February 16, 2018 / 7:08 PM / a year ago

U.S. seeks to boost output of 35 minerals, to reduce reliance on imports

WASHINGTON, Feb 16 (Reuters) - The United States should boost domestic production of 35 critical minerals including uranium, cobalt and lithium, to reduce its reliance on foreign suppliers, the Interior Department said on Friday.

Aluminum and potash are also on Interior's draft list of 35 critical materials used in basic manufacturing, batteries and electronics. It was the department's first step to carry out a presidential order issued in December to break U.S. dependence on foreign minerals.

Lithium and cobalt are vital components of the rechargeable batteries that power electric vehicles, sparking battery makers and auto companies, such as Tesla Inc and Volkswagen AG , to hunt for long-term supplies of the minerals.

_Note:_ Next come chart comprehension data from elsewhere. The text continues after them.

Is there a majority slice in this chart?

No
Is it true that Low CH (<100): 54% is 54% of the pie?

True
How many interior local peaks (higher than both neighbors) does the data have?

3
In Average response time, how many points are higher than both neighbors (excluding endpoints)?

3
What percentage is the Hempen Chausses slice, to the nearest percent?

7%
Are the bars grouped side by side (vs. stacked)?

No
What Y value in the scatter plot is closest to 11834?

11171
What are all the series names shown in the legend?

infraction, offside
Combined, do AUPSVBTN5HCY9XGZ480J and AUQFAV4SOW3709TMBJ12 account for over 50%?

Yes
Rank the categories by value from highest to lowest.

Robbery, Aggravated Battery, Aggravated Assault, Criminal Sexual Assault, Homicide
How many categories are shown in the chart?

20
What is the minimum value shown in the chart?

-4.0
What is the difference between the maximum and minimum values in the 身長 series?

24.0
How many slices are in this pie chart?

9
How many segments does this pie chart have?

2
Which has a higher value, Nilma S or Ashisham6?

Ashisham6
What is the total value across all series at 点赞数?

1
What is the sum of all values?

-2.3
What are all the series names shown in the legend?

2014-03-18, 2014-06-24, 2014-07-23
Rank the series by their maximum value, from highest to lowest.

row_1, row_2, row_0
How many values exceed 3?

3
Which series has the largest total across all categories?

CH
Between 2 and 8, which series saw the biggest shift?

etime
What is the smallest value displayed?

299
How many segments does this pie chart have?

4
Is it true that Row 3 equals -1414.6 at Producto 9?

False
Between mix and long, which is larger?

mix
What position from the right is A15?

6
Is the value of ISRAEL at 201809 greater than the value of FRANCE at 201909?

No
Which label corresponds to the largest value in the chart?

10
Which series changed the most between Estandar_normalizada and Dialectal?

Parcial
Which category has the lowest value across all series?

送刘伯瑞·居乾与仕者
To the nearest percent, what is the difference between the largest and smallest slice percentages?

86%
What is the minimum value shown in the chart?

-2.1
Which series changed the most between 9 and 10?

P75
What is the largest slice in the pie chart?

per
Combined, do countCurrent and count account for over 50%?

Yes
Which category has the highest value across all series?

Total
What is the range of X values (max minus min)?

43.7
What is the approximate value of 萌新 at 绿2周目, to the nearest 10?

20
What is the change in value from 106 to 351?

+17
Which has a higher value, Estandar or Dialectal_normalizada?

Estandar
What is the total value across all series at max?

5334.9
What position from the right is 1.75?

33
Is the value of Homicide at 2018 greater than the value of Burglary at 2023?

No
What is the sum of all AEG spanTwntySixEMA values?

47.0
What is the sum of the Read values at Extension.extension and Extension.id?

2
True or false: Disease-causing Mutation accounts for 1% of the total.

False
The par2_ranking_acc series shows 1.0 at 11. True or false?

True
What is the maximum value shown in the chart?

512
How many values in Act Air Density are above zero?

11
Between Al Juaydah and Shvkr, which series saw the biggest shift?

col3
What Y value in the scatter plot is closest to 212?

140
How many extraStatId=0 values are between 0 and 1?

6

"Any shortage of these resources constitutes a strategic vulnerability for the security and prosperity of the United States," said Tim Petty, assistant secretary of the Interior for water and science.

The administration wants to identify new domestic sources of critical minerals; increase domestic exploration, mining and recycling; give miners and producers electronic access to better mapping and geological data; and streamline leasing and permitting for new mines.

The department will seek public comment on the list until March 19.

The goal of boosting domestic production of non-fuel minerals and fossil fuel resources is part of the Trump administration's America First policy, which seeks to boost U.S. exports while seeking to curb imports using tariffs and other protectionist measures.

On Friday, the Commerce Department recommended tariffs on steel and aluminum, raising fears among some observers of a trade war.

The Commerce Department is also weighing a petition from two domestic U.S. uranium producers to curb imports from Russia and Central Asia to lift the domestic uranium industry.